Now, if you just stick one 'sub-critical' lump of plutonium next to another 'sub-critical' lump, together they can 'go critical,' and you'll kill everyone nearby with radiation. What most nuclear weapons do is have a sub-critical quantity of uranium or plutonium, then use external explosives to compress that mass into a smaller volume. Like if you take a marshmallow and squeeze it into a tiny ball, only you've got something already quite dense and you're compacting it more.

This sets off a massive chain reaction, which explodes.

(Modern nuclear weapons use a fission bomb like this to trigger a fusion reaction, but I understand that less well.)

Now, this is a movie, and they're talking about some sort of fusion energy device. Their device looks to be WAY smaller than any fusion reactor I've ever heard about, outside of maybe Battletech. I assume it was designed with Hollywood science (i.e., bullsh*t). If I followed the exposition correctly, the reactor had some sort of core that could be modified into a bomb, that could be triggered at any moment. Fair enough.

Then, for a bit of (in my opinion) unnecessary extra tension, they tossed in the fact that, if removed from its housing, this bomb becomes unstable . . . but a very precise sort of unstable, so you can predict when it will go off, to the second, 5 months from now.

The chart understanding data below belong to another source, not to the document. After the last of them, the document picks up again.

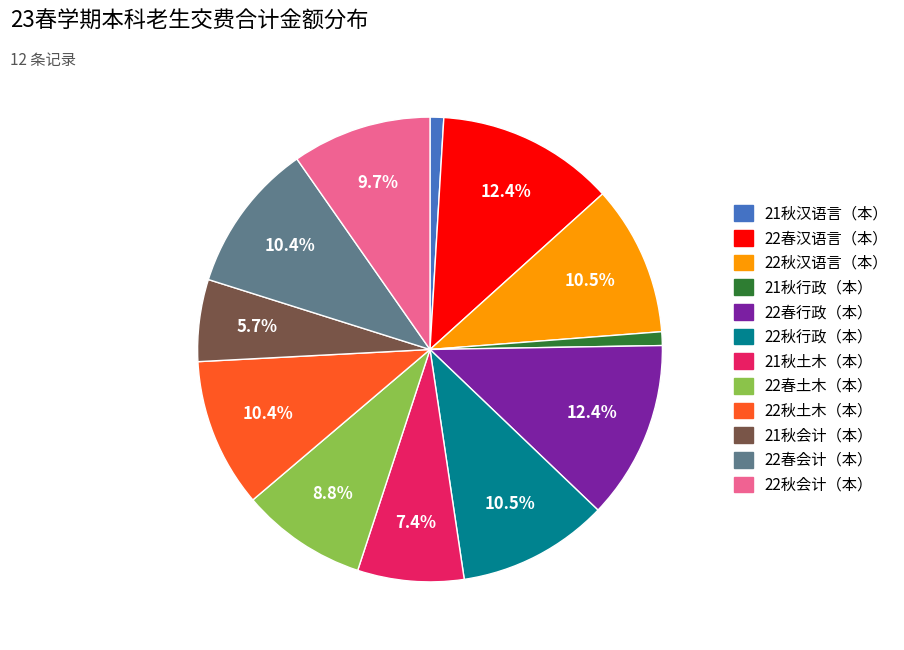

Does 21秋土木（本） represent more than half of the total?

No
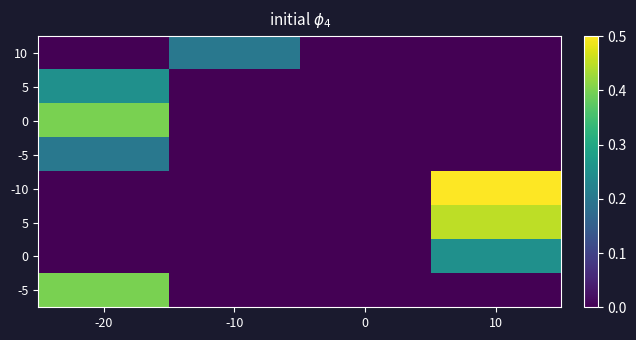

At which category is the sum across all series the highest?

-20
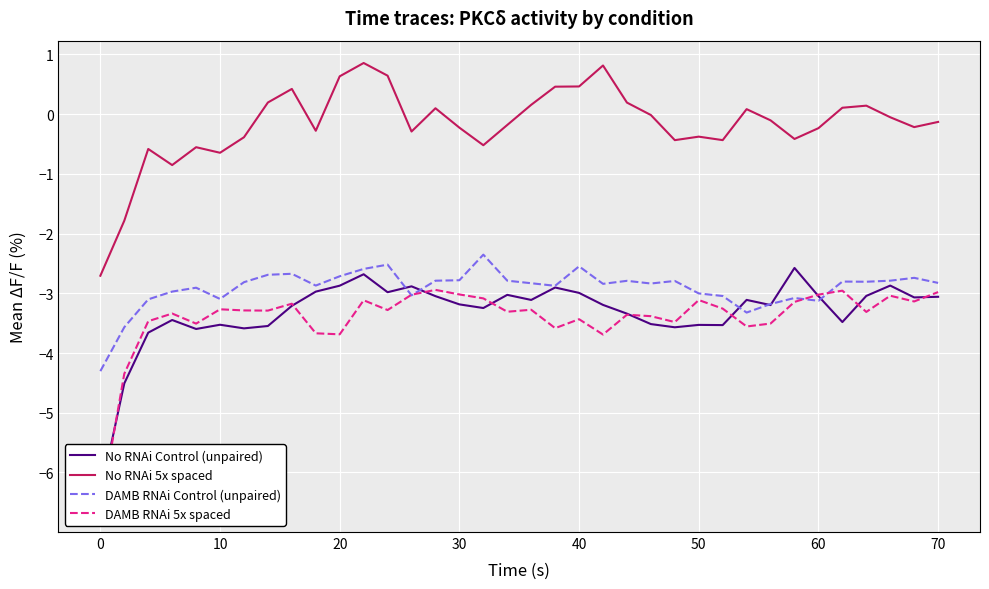

What is the difference between the No RNAi Control (unpaired) values at 10 and 20?

0.7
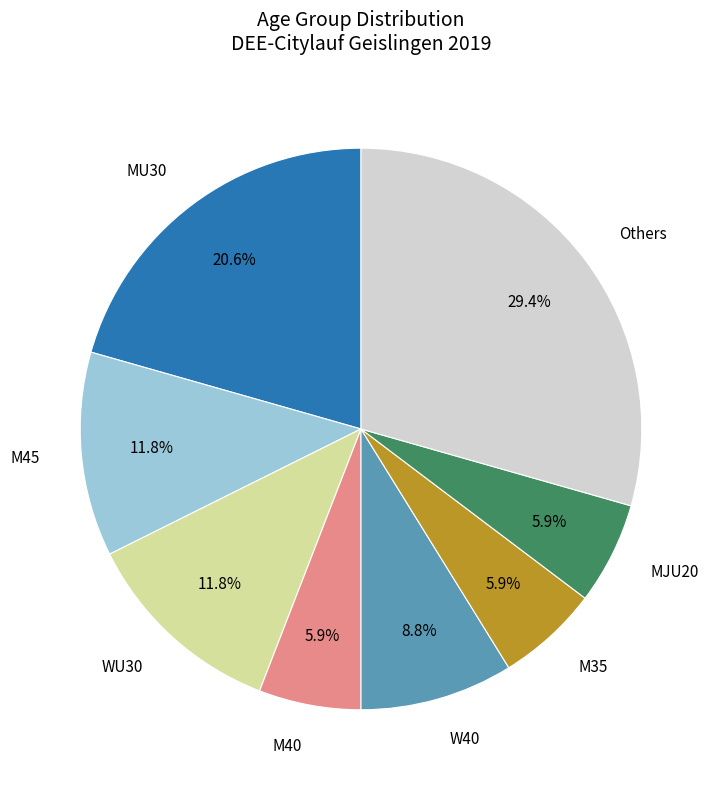

Is there any slice that represents more than half of the pie?

No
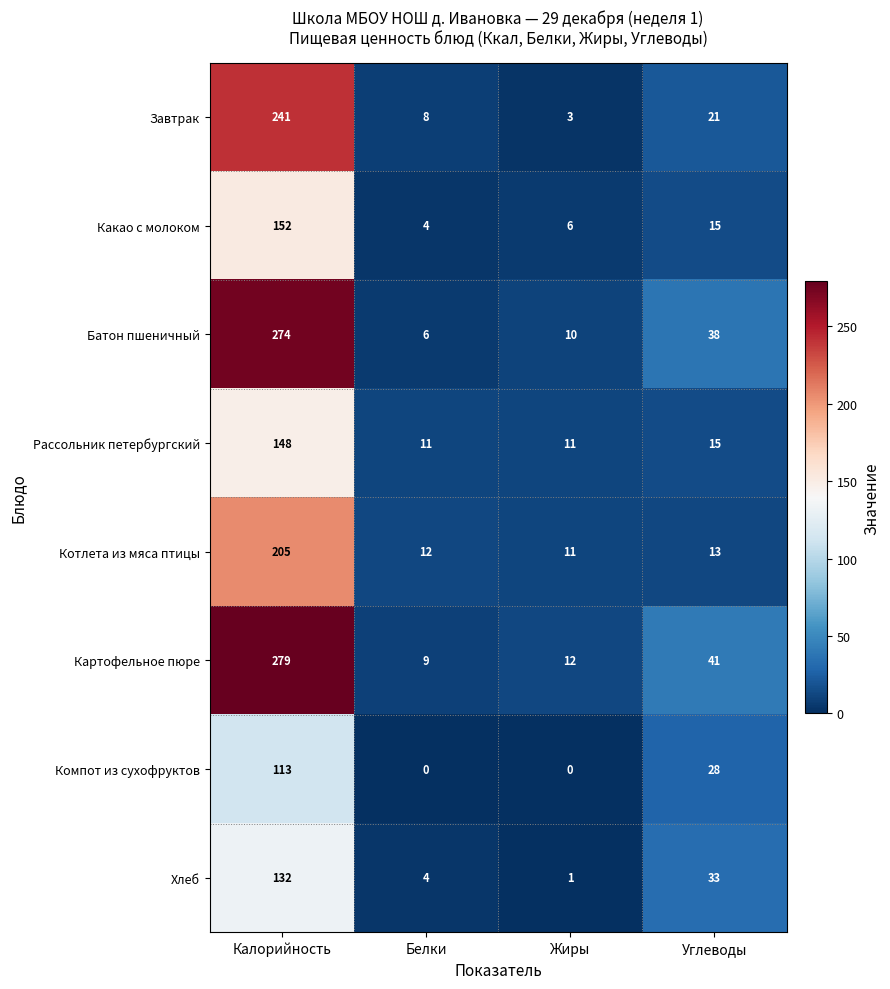

At which category does the chart reach its peak across all series?

Калорийность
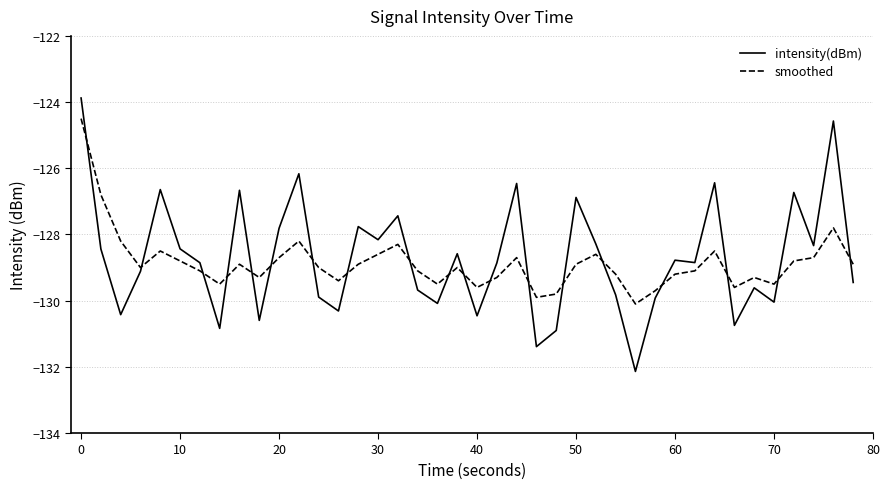

List the series in order of their overall mean, highest first.

intensity(dBm), smoothed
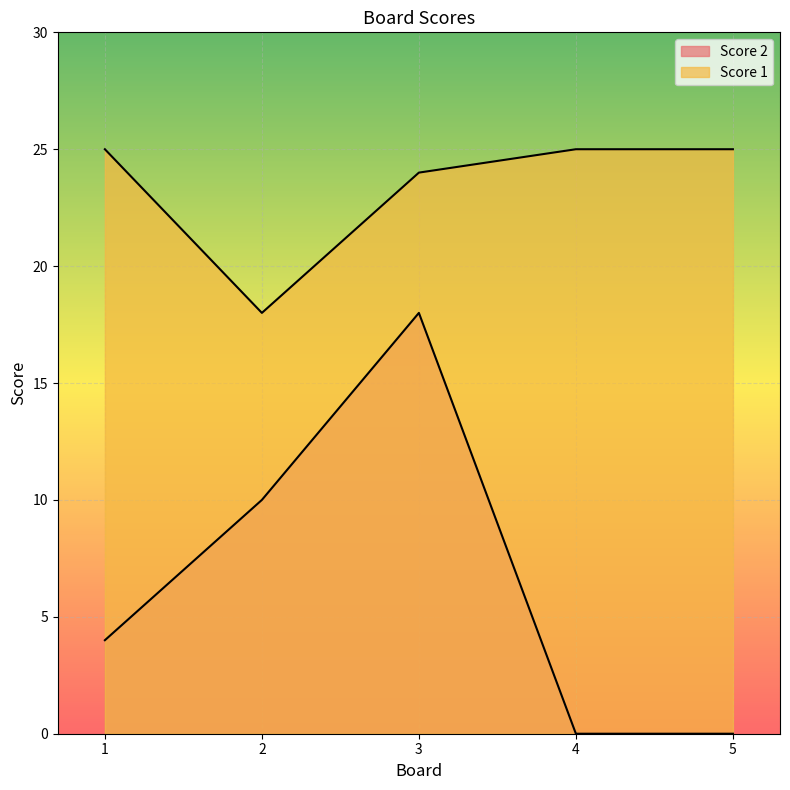

Is it true that Score 2 equals 10 at 2?

True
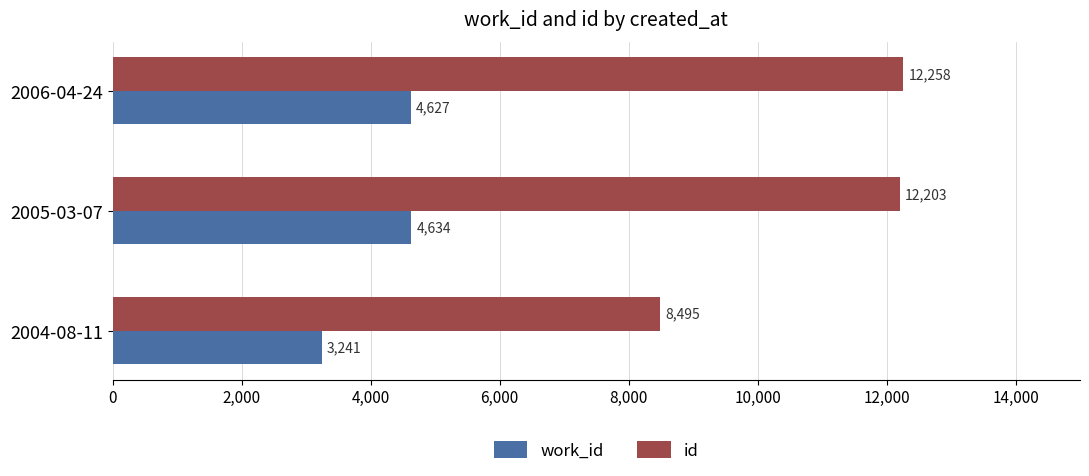

Rank the categories by id value from highest to lowest.

2006-04-24, 2005-03-07, 2004-08-11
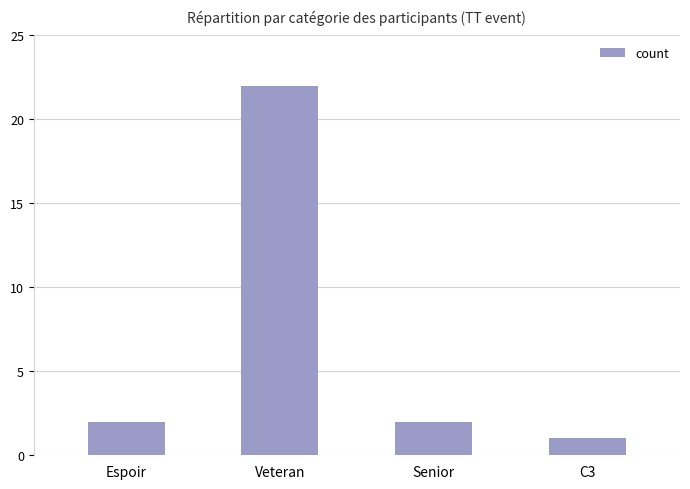

Between Espoir and Veteran, which is larger?

Veteran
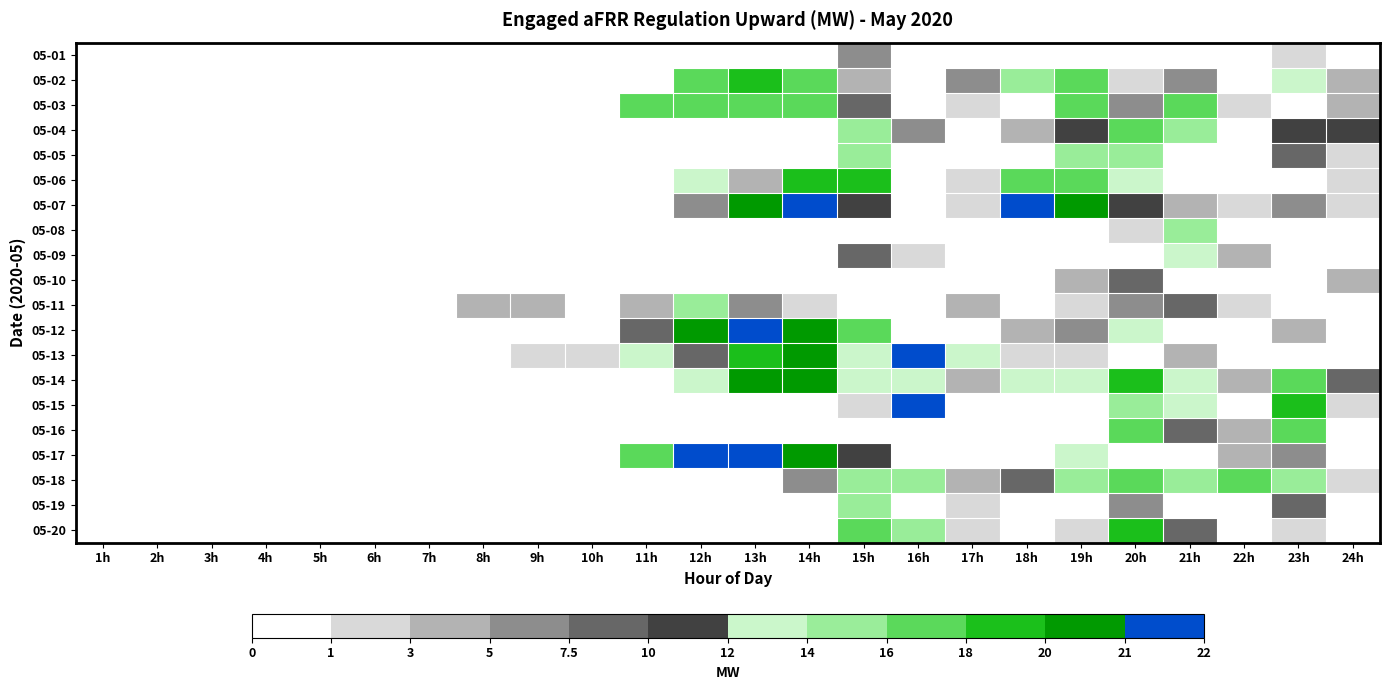

Reading left to right, what are all the values shown in this chart?

05-01: 1h=0.0	2h=0.0	3h=0.0	4h=0.0	5h=0.0	6h=0.0	7h=0.0	8h=0.0	9h=0.0	10h=0.0	11h=0.0	12h=0.0	13h=0.0	14h=0.0	15h=7.2	16h=0.0	17h=0.0	18h=0.0	19h=0.0	20h=0.0	21h=0.0	22h=0.0	23h=2.0	24h=0.0
05-02: 1h=0.0	2h=0.0	3h=0.0	4h=0.0	5h=0.0	6h=0.0	7h=0.0	8h=0.0	9h=0.0	10h=0.0	11h=0.6	12h=17.6	13h=18.3	14h=16.1	15h=3.7	16h=0.0	17h=6.7	18h=15.0	19h=17.5	20h=1.2	21h=6.1	22h=0.0	23h=13.0	24h=4.9
05-03: 1h=0.0	2h=0.0	3h=0.0	4h=0.0	5h=0.0	6h=0.0	7h=0.0	8h=0.0	9h=0.0	10h=0.0	11h=17.6	12h=16.3	13h=16.1	14h=17.9	15h=9.8	16h=0.0	17h=1.1	18h=0.0	19h=17.6	20h=6.1	21h=17.5	22h=2.3	23h=0.8	24h=4.0
05-04: 1h=0.0	2h=0.0	3h=0.0	4h=0.0	5h=0.0	6h=0.0	7h=0.0	8h=0.0	9h=0.0	10h=0.0	11h=0.0	12h=0.0	13h=0.0	14h=0.0	15h=15.0	16h=7.0	17h=0.8	18h=3.2	19h=10.7	20h=17.6	21h=15.5	22h=0.0	23h=10.9	24h=10.5
05-05: 1h=0.0	2h=0.0	3h=0.0	4h=0.0	5h=0.0	6h=0.0	7h=0.0	8h=0.0	9h=0.0	10h=0.0	11h=0.0	12h=0.0	13h=0.0	14h=0.0	15h=14.4	16h=0.0	17h=0.0	18h=0.0	19h=14.4	20h=15.7	21h=0.8	22h=0.0	23h=8.7	24h=1.7
05-06: 1h=0.0	2h=0.0	3h=0.0	4h=0.0	5h=0.0	6h=0.0	7h=0.0	8h=0.0	9h=0.0	10h=0.0	11h=0.0	12h=12.4	13h=4.1	14h=18.1	15h=19.5	16h=0.2	17h=2.3	18h=16.9	19h=17.5	20h=13.9	21h=0.0	22h=0.0	23h=0.0	24h=1.6
05-07: 1h=0.0	2h=0.0	3h=0.0	4h=0.0	5h=0.0	6h=0.0	7h=0.0	8h=0.0	9h=0.0	10h=0.0	11h=0.0	12h=5.5	13h=20.6	14h=21.8	15h=11.9	16h=0.0	17h=2.2	18h=21.2	19h=20.0	20h=11.6	21h=4.5	22h=2.4	23h=6.5	24h=2.4
05-08: 1h=0.0	2h=0.0	3h=0.0	4h=0.0	5h=0.0	6h=0.0	7h=0.0	8h=0.0	9h=0.0	10h=0.0	11h=0.0	12h=0.0	13h=0.0	14h=0.0	15h=0.0	16h=0.0	17h=0.0	18h=0.0	19h=0.0	20h=1.8	21h=14.5	22h=0.2	23h=0.0	24h=0.0
05-09: 1h=0.0	2h=0.0	3h=0.0	4h=0.0	5h=0.0	6h=0.0	7h=0.0	8h=0.0	9h=0.0	10h=0.0	11h=0.0	12h=0.0	13h=0.0	14h=0.0	15h=8.7	16h=2.5	17h=0.0	18h=0.0	19h=0.0	20h=0.0	21h=12.5	22h=3.2	23h=0.0	24h=0.0
05-10: 1h=0.0	2h=0.0	3h=0.0	4h=0.0	5h=0.0	6h=0.0	7h=0.0	8h=0.0	9h=0.0	10h=0.0	11h=0.0	12h=0.0	13h=0.0	14h=0.0	15h=0.0	16h=0.0	17h=0.0	18h=0.0	19h=4.0	20h=9.2	21h=0.0	22h=0.0	23h=0.0	24h=4.0
05-11: 1h=0.0	2h=0.0	3h=0.0	4h=0.0	5h=0.0	6h=0.0	7h=0.0	8h=3.9	9h=3.3	10h=0.5	11h=3.4	12h=15.8	13h=5.8	14h=2.6	15h=0.0	16h=0.0	17h=3.6	18h=0.0	19h=1.1	20h=6.7	21h=8.4	22h=2.8	23h=0.0	24h=0.0
05-12: 1h=0.0	2h=0.0	3h=0.0	4h=0.0	5h=0.0	6h=0.0	7h=0.0	8h=0.0	9h=0.0	10h=0.4	11h=9.5	12h=20.1	13h=21.8	14h=20.6	15h=16.1	16h=0.0	17h=0.0	18h=4.1	19h=5.0	20h=14.0	21h=0.0	22h=0.0	23h=3.8	24h=0.0
05-13: 1h=0.0	2h=0.0	3h=0.0	4h=0.0	5h=0.0	6h=0.0	7h=0.0	8h=0.0	9h=1.0	10h=2.4	11h=12.9	12h=7.8	13h=19.8	14h=20.9	15h=12.4	16h=21.0	17h=13.2	18h=2.9	19h=2.1	20h=0.2	21h=4.8	22h=0.0	23h=0.0	24h=0.0
05-14: 1h=0.0	2h=0.0	3h=0.0	4h=0.0	5h=0.0	6h=0.0	7h=0.0	8h=0.0	9h=0.0	10h=0.0	11h=0.0	12h=13.6	13h=20.3	14h=20.2	15h=12.6	16h=13.6	17h=3.4	18h=13.4	19h=12.2	20h=19.4	21h=13.9	22h=3.4	23h=17.2	24h=8.6
05-15: 1h=0.0	2h=0.0	3h=0.0	4h=0.0	5h=0.0	6h=0.0	7h=0.0	8h=0.0	9h=0.0	10h=0.0	11h=0.0	12h=0.0	13h=0.0	14h=0.0	15h=2.9	16h=21.6	17h=0.0	18h=0.0	19h=0.0	20h=14.7	21h=13.7	22h=0.8	23h=18.6	24h=2.0
05-16: 1h=0.0	2h=0.0	3h=0.0	4h=0.0	5h=0.0	6h=0.0	7h=0.0	8h=0.0	9h=0.0	10h=0.0	11h=0.0	12h=0.0	13h=0.0	14h=0.0	15h=0.0	16h=0.0	17h=0.0	18h=0.0	19h=0.0	20h=16.9	21h=8.4	22h=3.5	23h=16.2	24h=0.3
05-17: 1h=0.0	2h=0.0	3h=0.0	4h=0.0	5h=0.0	6h=0.0	7h=0.0	8h=0.0	9h=0.0	10h=0.0	11h=16.3	12h=21.1	13h=22.0	14h=21.0	15h=11.4	16h=0.0	17h=0.0	18h=0.0	19h=13.9	20h=0.8	21h=0.0	22h=3.3	23h=5.5	24h=0.0
05-18: 1h=0.0	2h=0.0	3h=0.0	4h=0.0	5h=0.0	6h=0.0	7h=0.0	8h=0.0	9h=0.0	10h=0.0	11h=0.0	12h=0.0	13h=0.0	14h=5.1	15h=14.7	16h=15.4	17h=4.0	18h=8.3	19h=14.0	20h=17.3	21h=14.8	22h=16.2	23h=14.2	24h=1.3
05-19: 1h=0.0	2h=0.0	3h=0.0	4h=0.0	5h=0.0	6h=0.0	7h=0.0	8h=0.0	9h=0.0	10h=0.0	11h=0.0	12h=0.0	13h=0.0	14h=0.0	15h=15.9	16h=0.0	17h=2.2	18h=0.0	19h=0.0	20h=7.1	21h=0.0	22h=0.0	23h=8.1	24h=0.0
05-20: 1h=0.0	2h=0.0	3h=0.0	4h=0.0	5h=0.0	6h=0.0	7h=0.0	8h=0.0	9h=0.0	10h=0.0	11h=0.0	12h=0.0	13h=0.0	14h=0.0	15h=17.9	16h=15.3	17h=1.6	18h=0.0	19h=2.5	20h=19.6	21h=9.8	22h=0.0	23h=2.5	24h=0.0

Again, I think it would have made more sense if they'd just left that out. Instead, have the bomb have both an immediate trigger and a countdown. The villains could be waiting to watch Gotham fall apart, and then will cap things off by blowing up the city as they get away. When Batman gets back, he could have led the effort to free the city, and things could have gone exactly the same.

Talia, like, has the control device and presses button 1 to prime the bomb, which starts the countdown. Then when she pressed button 2 to actually set it off, the jammer stops that. Realizing Batman and company are going to try to disarm the bomb, she decides to martyr herself for the cause, and stays in the city so she can keep control of the bomb until it explodes.

But that's just a small nitpick. Overall I loved the movie.